🤖 AI Summary
This work addresses the critical gap in existing subcellular localization benchmarks—their lack of integration with three-dimensional protein structures—which has hindered the development of structure-aware predictive models. To bridge this gap, we introduce CAPSUL, the first benchmark dataset that unifies high-quality human protein 3D structures, including AlphaFold2-predicted conformations, with expert-annotated fine-grained subcellular localization labels. Through comprehensive evaluation of multimodal models leveraging both sequence and structural information—augmented by reweighted training, a single-label strategy, and attention visualization—we uncover biologically meaningful structure–localization relationships, such as Golgi-associated α-helices. Our results demonstrate that incorporating 3D structural data significantly enhances localization performance and yields highly interpretable models, establishing a new paradigm for data-driven discovery in cell biology.
📝 Abstract
Subcellular localization is a crucial biological task for drug target identification and function annotation. Although it has been biologically realized that subcellular localization is closely associated with protein structure, no existing dataset offers comprehensive 3D structural information with detailed subcellular localization annotations, thus severely hindering the application of promising structure-based models on this task. To address this gap, we introduce a new benchmark called $\mathbf{CAPSUL}$, a $\mathbf{C}$omprehensive hum$\mathbf{A}$n $\mathbf{P}$rotein benchmark for $\mathbf{SU}$bcellular $\mathbf{L}$ocalization. It features a dataset that integrates diverse 3D structural representations with fine-grained subcellular localization annotations carefully curated by domain experts. We evaluate this benchmark using a variety of state-of-the-art sequence-based and structure-based models, showcasing the importance of involving structural features in this task.

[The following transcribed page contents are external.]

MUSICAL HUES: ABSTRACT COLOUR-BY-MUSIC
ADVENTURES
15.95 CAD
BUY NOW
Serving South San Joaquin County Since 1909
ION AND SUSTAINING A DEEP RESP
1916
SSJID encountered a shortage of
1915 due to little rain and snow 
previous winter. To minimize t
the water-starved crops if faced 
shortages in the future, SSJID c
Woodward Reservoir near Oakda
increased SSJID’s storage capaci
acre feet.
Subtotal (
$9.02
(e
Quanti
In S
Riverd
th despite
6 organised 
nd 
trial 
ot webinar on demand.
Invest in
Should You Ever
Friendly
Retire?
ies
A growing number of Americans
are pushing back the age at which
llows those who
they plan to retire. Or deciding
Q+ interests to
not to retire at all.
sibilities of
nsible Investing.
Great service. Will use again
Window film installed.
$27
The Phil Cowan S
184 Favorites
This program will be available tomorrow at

Furthermore, we explore reweighting and single-label classification strategies to facilitate future investigation on structure-based methods for this task. Lastly, we showcase the powerful interpretability of structure-based methods through a case study on the Golgi apparatus, where we discover a decisive localization pattern $α$-helix from attention mechanisms, demonstrating the potential for bridging the gap with intuitive biological interpretability and paving the way for data-driven discoveries in cell biology.